Passage to read:
....

A young man in his early 20s, whom I will call Xiao Liu, had been coming to our department three times a week for several years for renal replacement therapy to help him discharge excess water and metabolic waste from his body. He was still in high school when he'd been diagnosed with renal failure as a result of systemic lupus erythematosus, and he never stopped studying, reading and writing, even during his appointments.
"I'm preparing for the university entrance exam," he often told me. He was upbeat and grateful, despite the disease. I admired him for his strength and spirit and felt terrible that he'd been diagnosed so young.
One day at 10 am, the beeper rang, summoning the crisis team to the emergency unit. I hustled to the adjoining patient care tower. Mary, the charge nurse, told me that Xiao Liu needed a fistula puncture for continuous venovenous hemodiafiltration. He'd skipped his routine dialysis two times over the past five days; there was too much water and waste in his body, leading to acute left ventricular failure.
At the first sight of him-in high Fowler's position, coughing blood, pale with facies dolorosa, with pink frothy sputum on the nose and mouth-I felt brokenhearted. Breathing with difficulty, he said he was going to die and asked me to help him.
I waited for him to calm down and breathe more slowly as I prepared to puncture the fistula. The vascular pulsation was hard to feel, the murmur at the fistula too weak-obviously, his circulation had worsened. The blood flow was insufficient for extracorporeal circulation; the equipment alarm rang over and over. In this condition, he couldn't continue hemodiafiltration therapy.
Xiao Liu became agitated, shouting "I can't do it, I can't do it" and coughing bloody sputum more heavily. He grasped my hand in desperation, groaning, begging me to help him. Tears filled my eyes-although I wanted to help, there was nothing I could do but calm him down and instruct him to take deep breaths.
The emergency ICU physician arrived and immediately initiated emergency cannulation of a deep vein of the lower limbs. He soon achieved temporary vascular access for therapy.

....

Dataset entries:
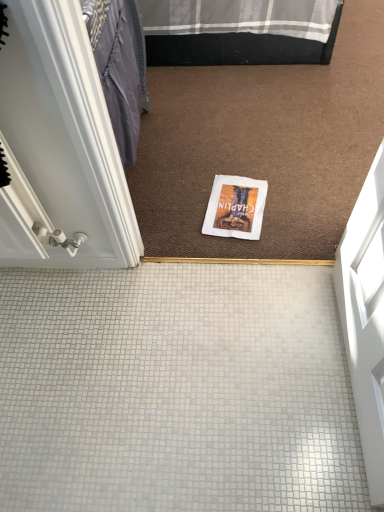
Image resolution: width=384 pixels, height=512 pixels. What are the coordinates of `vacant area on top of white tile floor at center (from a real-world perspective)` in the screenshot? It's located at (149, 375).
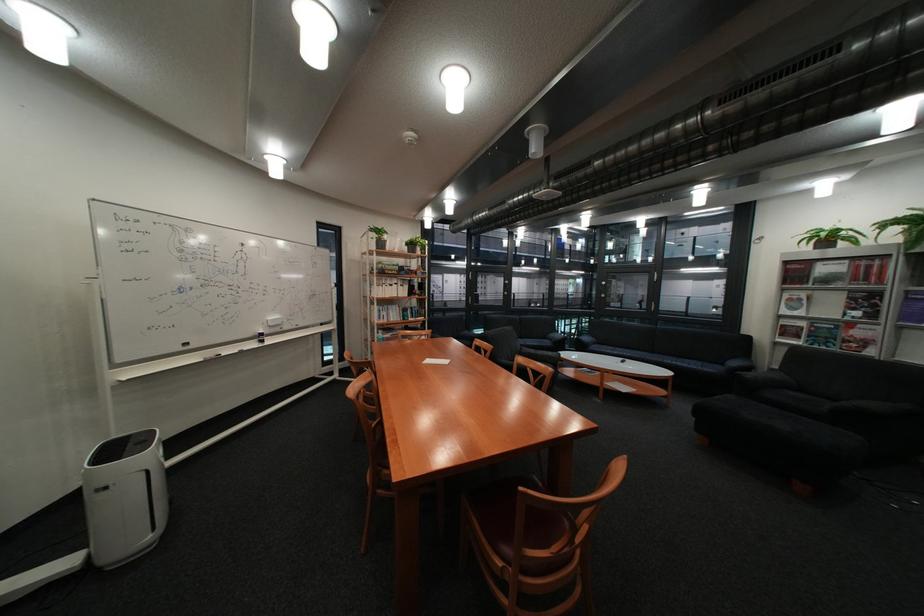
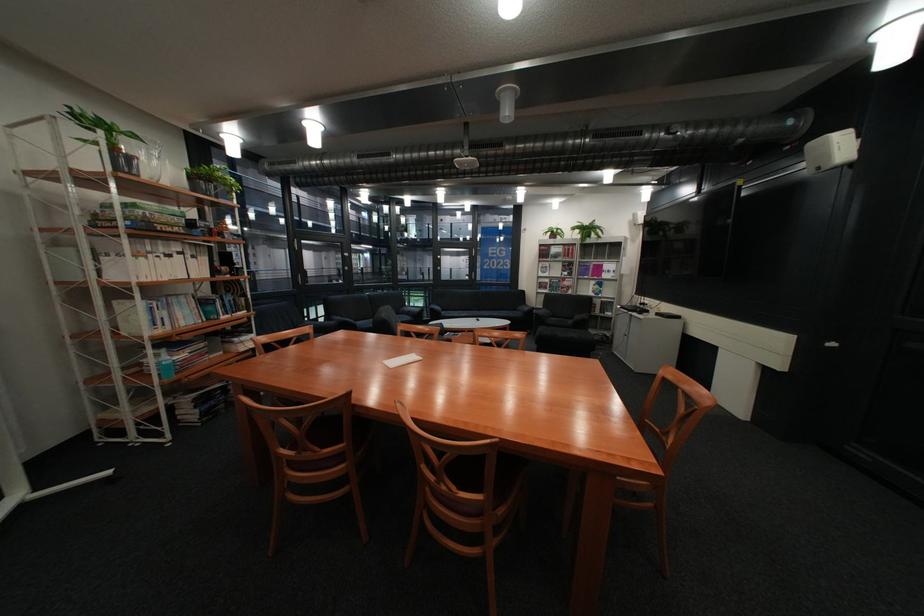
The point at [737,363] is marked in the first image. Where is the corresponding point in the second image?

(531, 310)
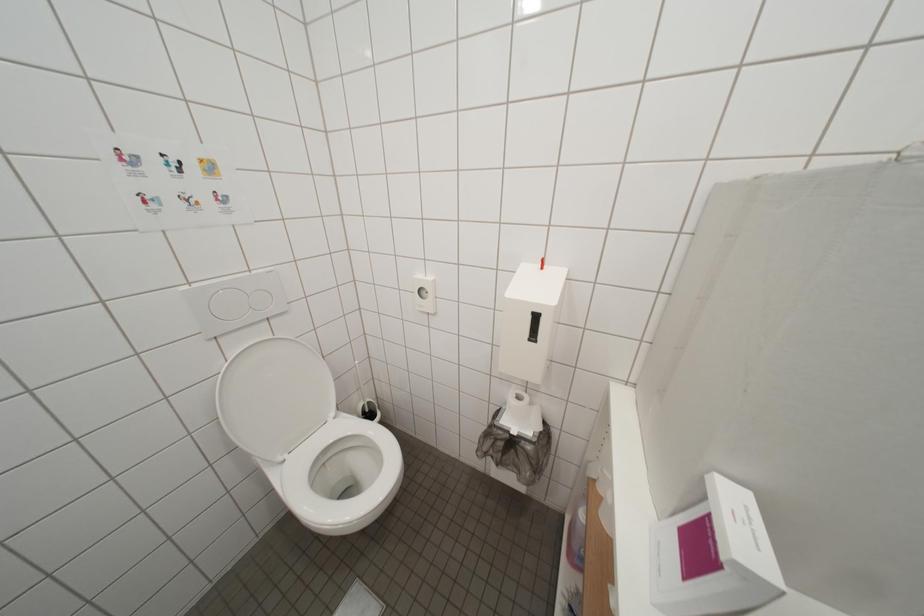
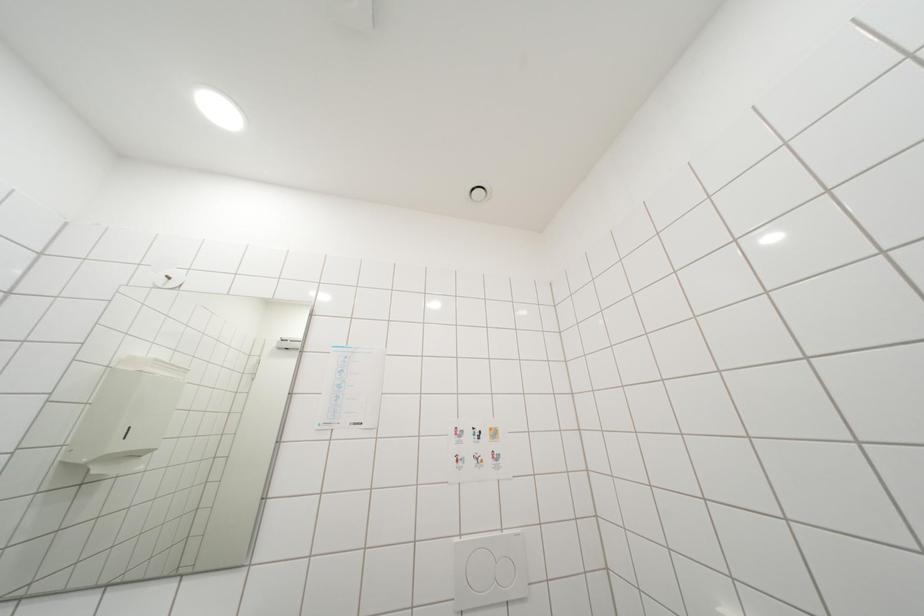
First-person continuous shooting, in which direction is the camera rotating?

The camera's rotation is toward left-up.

....

Problem description: In the passage about the dialysis patient Xiao Liu, what condition caused his renal failure?

Exercise output: Systemic lupus erythematosus.